Cyber meltdown points to downsides of efficiency

Cyber strike. The CrowdStrike engineer who pushed through a seemingly harmless software update probably couldn’t have imagined the global havoc it would cause. Nor, in all likelihood, could the $83 billion cybersecurity company’s customers. The global meltdown that followed on Friday exposes the extreme fragility of a global IT network that prizes efficiency over stability.

Widespread computer outages, characterised by the dreaded “blue screen of death”, grounded U.S. aircraft, stopped traders from settling positions, and kept broadcasters like Britain’s Sky News off air. It all started with what CrowdStrike CEO George Kurtz called a “defect found in a single content update”, which went to customers using Microsoft’s ubiquitous Windows operating system. The company deployed a fix, Kurtz also said.

One question is how long it will take to get things moving again. In a forum on social media site Reddit, users discussed workarounds including rebooting machines in a protected mode and removing a CrowdStrike file. If that’s the only possibility, it suggests that IT administrators can’t reconnect offline computers remotely. For an organisation with hundreds of thousands of workstations, restarting them manually one by one would be highly disruptive.

Another, longer-term, question is how this could have happened. That comes down to concentrated market shares in the business-to-business software sector. CrowdStrike last year claimed that it was the most widely used seller of endpoint security, which involves protecting devices like workstations and servers. It had 19% of the market in the second quarter of 2023, according to research firm Canalys.

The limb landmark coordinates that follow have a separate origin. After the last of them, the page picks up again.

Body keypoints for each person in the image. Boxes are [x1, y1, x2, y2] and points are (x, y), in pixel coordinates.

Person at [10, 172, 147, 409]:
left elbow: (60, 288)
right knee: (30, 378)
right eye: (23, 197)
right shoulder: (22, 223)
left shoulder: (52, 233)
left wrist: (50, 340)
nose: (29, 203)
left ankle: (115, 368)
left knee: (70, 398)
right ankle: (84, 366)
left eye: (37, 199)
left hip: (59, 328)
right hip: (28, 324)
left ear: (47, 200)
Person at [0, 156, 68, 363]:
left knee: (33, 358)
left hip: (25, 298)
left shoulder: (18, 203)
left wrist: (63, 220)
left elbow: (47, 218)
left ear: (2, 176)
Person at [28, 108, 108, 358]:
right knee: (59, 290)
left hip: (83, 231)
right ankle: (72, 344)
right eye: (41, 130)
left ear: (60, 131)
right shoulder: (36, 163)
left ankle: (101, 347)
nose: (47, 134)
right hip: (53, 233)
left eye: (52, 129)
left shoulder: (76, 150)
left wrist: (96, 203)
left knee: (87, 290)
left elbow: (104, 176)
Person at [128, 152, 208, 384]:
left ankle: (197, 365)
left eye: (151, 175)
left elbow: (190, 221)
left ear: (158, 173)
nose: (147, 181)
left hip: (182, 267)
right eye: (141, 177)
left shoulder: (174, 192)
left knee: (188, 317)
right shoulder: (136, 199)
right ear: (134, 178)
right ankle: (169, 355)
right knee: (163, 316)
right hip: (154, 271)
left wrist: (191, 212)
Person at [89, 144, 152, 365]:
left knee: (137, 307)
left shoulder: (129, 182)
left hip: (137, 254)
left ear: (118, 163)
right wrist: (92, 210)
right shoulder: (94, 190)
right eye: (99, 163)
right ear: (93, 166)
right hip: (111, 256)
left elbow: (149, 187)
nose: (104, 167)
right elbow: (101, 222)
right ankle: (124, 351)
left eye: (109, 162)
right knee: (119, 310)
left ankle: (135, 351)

Such high levels of concentration stem from the fact that many businesses like to use one vendor rather than many. Greater scale begets higher margins, giving software leaders an edge on pricing and new product development. CrowdStrike, for example, turned 75% of sales into gross profit in its most recent financial year. Its market value more than doubled in the 12 months to Thursday, before tumbling roughly a tenth on Friday.

A typical enterprise spends 10% of its IT budget on cybersecurity, according to SenseOn data, so perhaps it’s no surprise that executives are keen to work with vendors that benefit from economies of scale. The flip side, however, is that issues at a single firm can affect a meaningful chunk of the global economy. Bank supervisors have cottoned on to the risk, for example, of a cloud provider breaking. That’s only sensible given the dominance of Amazon Web Services and Microsoft Azure. CrowdStrike shows that the same kind of problem can come from a far more obscure source.